Sama seperti Luke, Karl sangat tertarik dengan Gigants.

Kamarnya didekorasi dengan model Gigant.

Luke juga berpikir untuk menempatkan minat putranya dengan cara yang baik.

Jadi, dia membawa anak itu ke lapangan uji Gigants. Itulah mengapa Gigant merah didorong.

Luke berada di Gigant biru, yang pelindung dadanya saat ini terbuka.

“Bahkan jika itu kamu! Bagaimana Kamu bisa membawanya keluar tanpa mengatakan apapun ?! Semua orang khawatir! ”

“Aku rasa tes Gigant membutuhkan waktu.
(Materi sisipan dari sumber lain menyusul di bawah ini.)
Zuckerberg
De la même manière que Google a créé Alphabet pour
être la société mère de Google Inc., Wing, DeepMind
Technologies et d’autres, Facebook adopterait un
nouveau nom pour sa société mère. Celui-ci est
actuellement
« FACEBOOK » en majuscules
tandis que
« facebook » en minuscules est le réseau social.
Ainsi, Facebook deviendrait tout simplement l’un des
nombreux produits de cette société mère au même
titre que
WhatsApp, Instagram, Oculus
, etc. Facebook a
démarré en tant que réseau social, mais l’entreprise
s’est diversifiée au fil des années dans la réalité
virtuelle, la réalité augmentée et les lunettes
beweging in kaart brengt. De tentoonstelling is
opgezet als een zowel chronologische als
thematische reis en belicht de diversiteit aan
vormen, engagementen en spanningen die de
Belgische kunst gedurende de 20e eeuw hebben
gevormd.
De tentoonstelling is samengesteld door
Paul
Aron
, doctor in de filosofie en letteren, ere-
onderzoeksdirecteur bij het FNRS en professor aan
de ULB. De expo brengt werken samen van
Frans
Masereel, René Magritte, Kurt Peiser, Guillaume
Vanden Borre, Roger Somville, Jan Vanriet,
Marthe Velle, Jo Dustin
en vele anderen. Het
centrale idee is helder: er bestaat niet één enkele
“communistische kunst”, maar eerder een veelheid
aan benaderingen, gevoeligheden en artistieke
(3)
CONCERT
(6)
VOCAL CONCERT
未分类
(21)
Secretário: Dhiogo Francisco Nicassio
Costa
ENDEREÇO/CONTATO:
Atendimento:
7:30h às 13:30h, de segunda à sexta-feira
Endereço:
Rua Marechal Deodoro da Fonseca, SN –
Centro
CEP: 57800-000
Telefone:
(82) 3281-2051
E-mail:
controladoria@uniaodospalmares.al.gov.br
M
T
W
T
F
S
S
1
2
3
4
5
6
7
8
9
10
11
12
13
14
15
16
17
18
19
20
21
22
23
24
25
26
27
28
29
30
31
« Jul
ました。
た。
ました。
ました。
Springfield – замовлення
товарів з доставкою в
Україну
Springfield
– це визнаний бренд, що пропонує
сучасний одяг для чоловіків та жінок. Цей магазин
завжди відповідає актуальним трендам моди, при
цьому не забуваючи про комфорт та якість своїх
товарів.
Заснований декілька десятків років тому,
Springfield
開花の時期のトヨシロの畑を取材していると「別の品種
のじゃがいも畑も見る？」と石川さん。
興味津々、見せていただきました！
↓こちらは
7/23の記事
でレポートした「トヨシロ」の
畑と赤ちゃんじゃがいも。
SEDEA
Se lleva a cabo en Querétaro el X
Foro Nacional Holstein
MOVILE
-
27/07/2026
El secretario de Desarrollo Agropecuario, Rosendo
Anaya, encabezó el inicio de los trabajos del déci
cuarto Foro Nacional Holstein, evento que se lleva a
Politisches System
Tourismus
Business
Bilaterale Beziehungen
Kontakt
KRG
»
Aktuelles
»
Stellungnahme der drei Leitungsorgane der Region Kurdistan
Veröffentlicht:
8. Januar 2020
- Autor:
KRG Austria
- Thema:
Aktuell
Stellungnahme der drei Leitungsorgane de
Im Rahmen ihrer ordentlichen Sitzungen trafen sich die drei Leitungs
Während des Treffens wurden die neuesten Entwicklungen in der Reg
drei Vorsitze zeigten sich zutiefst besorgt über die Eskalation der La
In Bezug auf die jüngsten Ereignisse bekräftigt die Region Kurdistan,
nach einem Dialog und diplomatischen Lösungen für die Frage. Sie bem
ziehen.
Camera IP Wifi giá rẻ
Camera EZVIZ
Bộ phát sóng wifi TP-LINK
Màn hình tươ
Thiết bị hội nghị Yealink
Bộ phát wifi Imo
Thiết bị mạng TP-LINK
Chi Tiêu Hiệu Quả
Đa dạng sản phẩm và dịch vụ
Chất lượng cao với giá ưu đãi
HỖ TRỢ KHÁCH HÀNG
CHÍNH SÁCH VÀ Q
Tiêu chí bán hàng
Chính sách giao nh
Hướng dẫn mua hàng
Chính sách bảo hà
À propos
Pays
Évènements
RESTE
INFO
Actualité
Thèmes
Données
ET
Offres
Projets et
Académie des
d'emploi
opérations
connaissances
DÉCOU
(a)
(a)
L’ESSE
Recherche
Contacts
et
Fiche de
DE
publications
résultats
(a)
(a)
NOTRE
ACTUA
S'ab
Aku terburu-buru dan tidak berhenti untuk memberi tahu mereka… ”

Terlepas dari alasan Luke, tatapan Karen tetap dingin.

“Asal kamu tahu, akumemberitahu ibu. ”

“Ehh, ayo…”

Sebelum Luke bisa memikirkan alasan lain, Karen berteleportasi kembali.

Sepertinya dia benar-benar akan memberi tahu ibunya.

“Ahh, kita sedang dalam kekacauan.”

Bagi Luke, Reina lebih menakutkan daripada Raja Iblis yang dia lawan 10 tahun yang lalu.

Dia menakutkan dalam hal pendidikan anak.

Berbeda dengan kebebasan yang dia berikan kepada Karen di masa lalu, dia menganggap Karl serius.

Bukan karena dia adalah putra mahkota yang harus memerintah kekaisaran pada satu titik di masa depan setelah Luke, tetapi itu karena Karl lahir di era damai dan merupakan anak manja.

“Aku akan mendengar banyak omelan hari ini.”

“Ayah, kamu adalah pahlawan yang menyelamatkan benua. Kenapa kamu bersikap sangat lemah di depan ibu? ”

Luke mengelus kepala putranya yang mendengus dan menggerutu.

“Karena ibumu yang menjadikanku pahlawan.”

Tanpa dia, Luke tidak akan berhasil.

Berpikir sejenak tentang masa lalu, Luke dan putranya pergi ke Istana Kekaisaran.

Kegembiraan pertempuran telah berakhir sejak lama. Hal-hal pada waktu itu sekarang menjadi sejarah.

Ada satu hal yang membosankan dan tidak praktis yang terjadi pada Luke, tetapi waktu terlalu berharga sehingga dia tidak menginginkan hal lain.

Karena itu, ia berhasil hidup damai bersama Reina.

Meskipun omelan Reina sedikit keras, dia berharap kehidupan damai ini terus berlanjut.